▶ **Requirements**: Please copy every item below word for word, leaving out the pictures.

▶ **Dataset rows**:
╭──

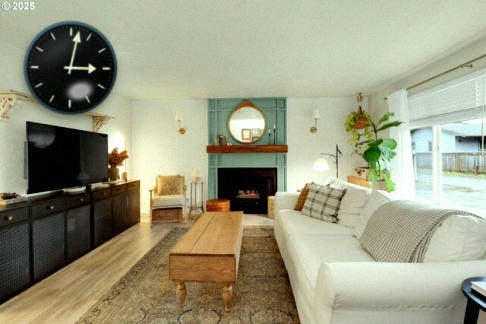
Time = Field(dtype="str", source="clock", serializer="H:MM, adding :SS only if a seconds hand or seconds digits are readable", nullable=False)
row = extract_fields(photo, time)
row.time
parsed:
3:02
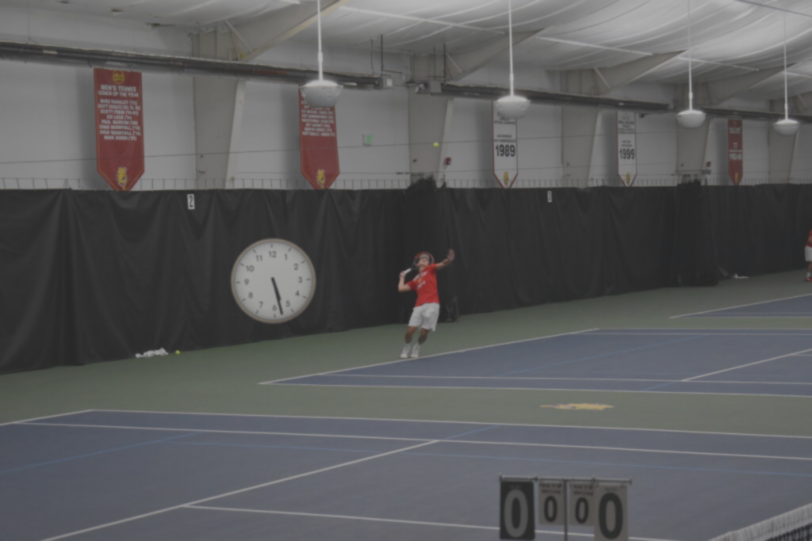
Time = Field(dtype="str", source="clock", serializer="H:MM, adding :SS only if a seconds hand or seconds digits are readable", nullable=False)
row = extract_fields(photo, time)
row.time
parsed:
5:28
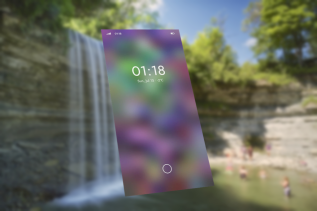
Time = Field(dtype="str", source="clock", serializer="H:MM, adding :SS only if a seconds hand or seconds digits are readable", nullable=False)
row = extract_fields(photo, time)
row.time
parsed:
1:18
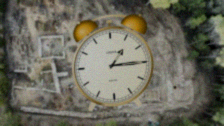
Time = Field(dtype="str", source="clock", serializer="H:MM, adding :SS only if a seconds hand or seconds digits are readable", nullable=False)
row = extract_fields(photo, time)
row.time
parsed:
1:15
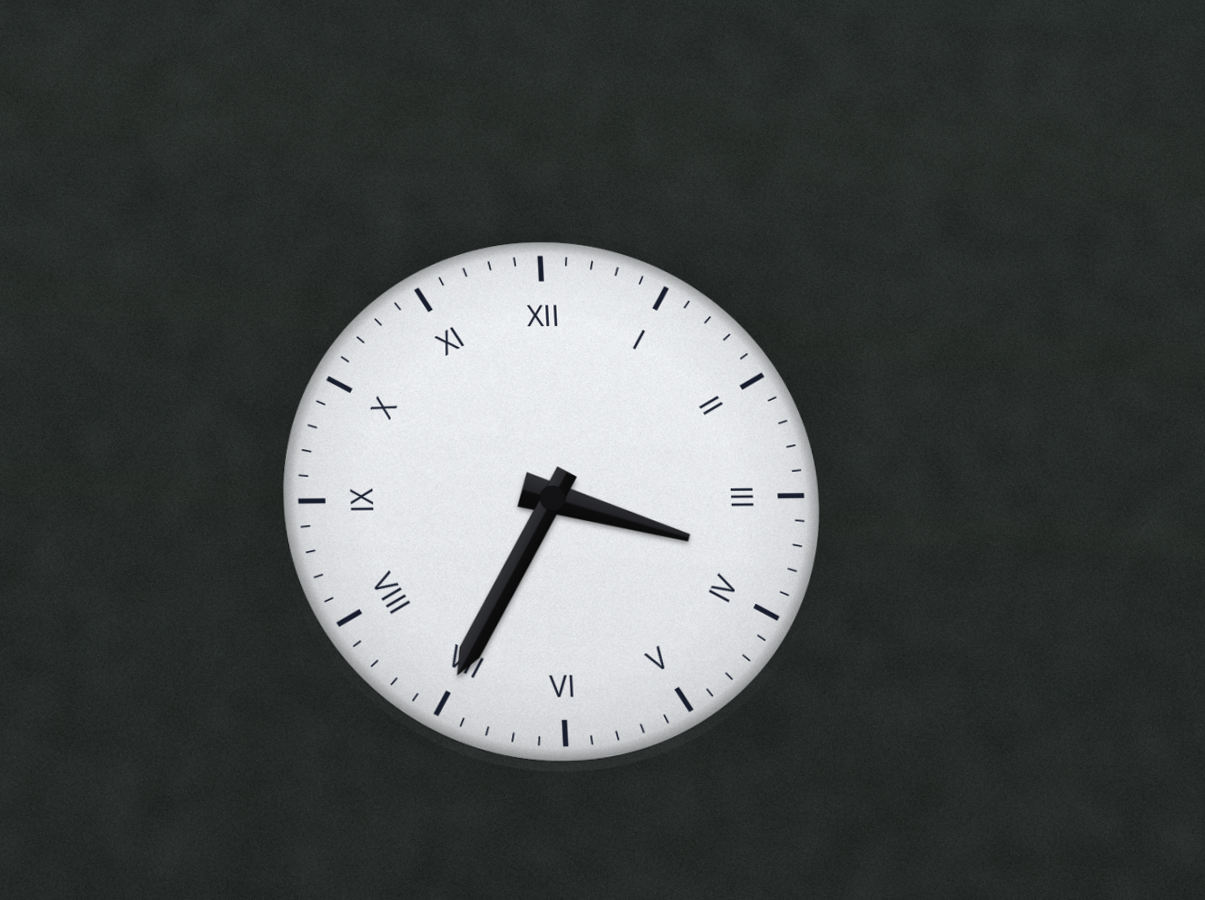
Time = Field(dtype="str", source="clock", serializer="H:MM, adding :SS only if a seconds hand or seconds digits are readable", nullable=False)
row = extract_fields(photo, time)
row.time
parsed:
3:35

╰──

▶ **Full output**:
Time = Field(dtype="str", source="clock", serializer="H:MM, adding :SS only if a seconds hand or seconds digits are readable", nullable=False)
row = extract_fields(photo, time)
row.time
parsed:
3:02
Time = Field(dtype="str", source="clock", serializer="H:MM, adding :SS only if a seconds hand or seconds digits are readable", nullable=False)
row = extract_fields(photo, time)
row.time
parsed:
5:28
Time = Field(dtype="str", source="clock", serializer="H:MM, adding :SS only if a seconds hand or seconds digits are readable", nullable=False)
row = extract_fields(photo, time)
row.time
parsed:
1:18
Time = Field(dtype="str", source="clock", serializer="H:MM, adding :SS only if a seconds hand or seconds digits are readable", nullable=False)
row = extract_fields(photo, time)
row.time
parsed:
1:15
Time = Field(dtype="str", source="clock", serializer="H:MM, adding :SS only if a seconds hand or seconds digits are readable", nullable=False)
row = extract_fields(photo, time)
row.time
parsed:
3:35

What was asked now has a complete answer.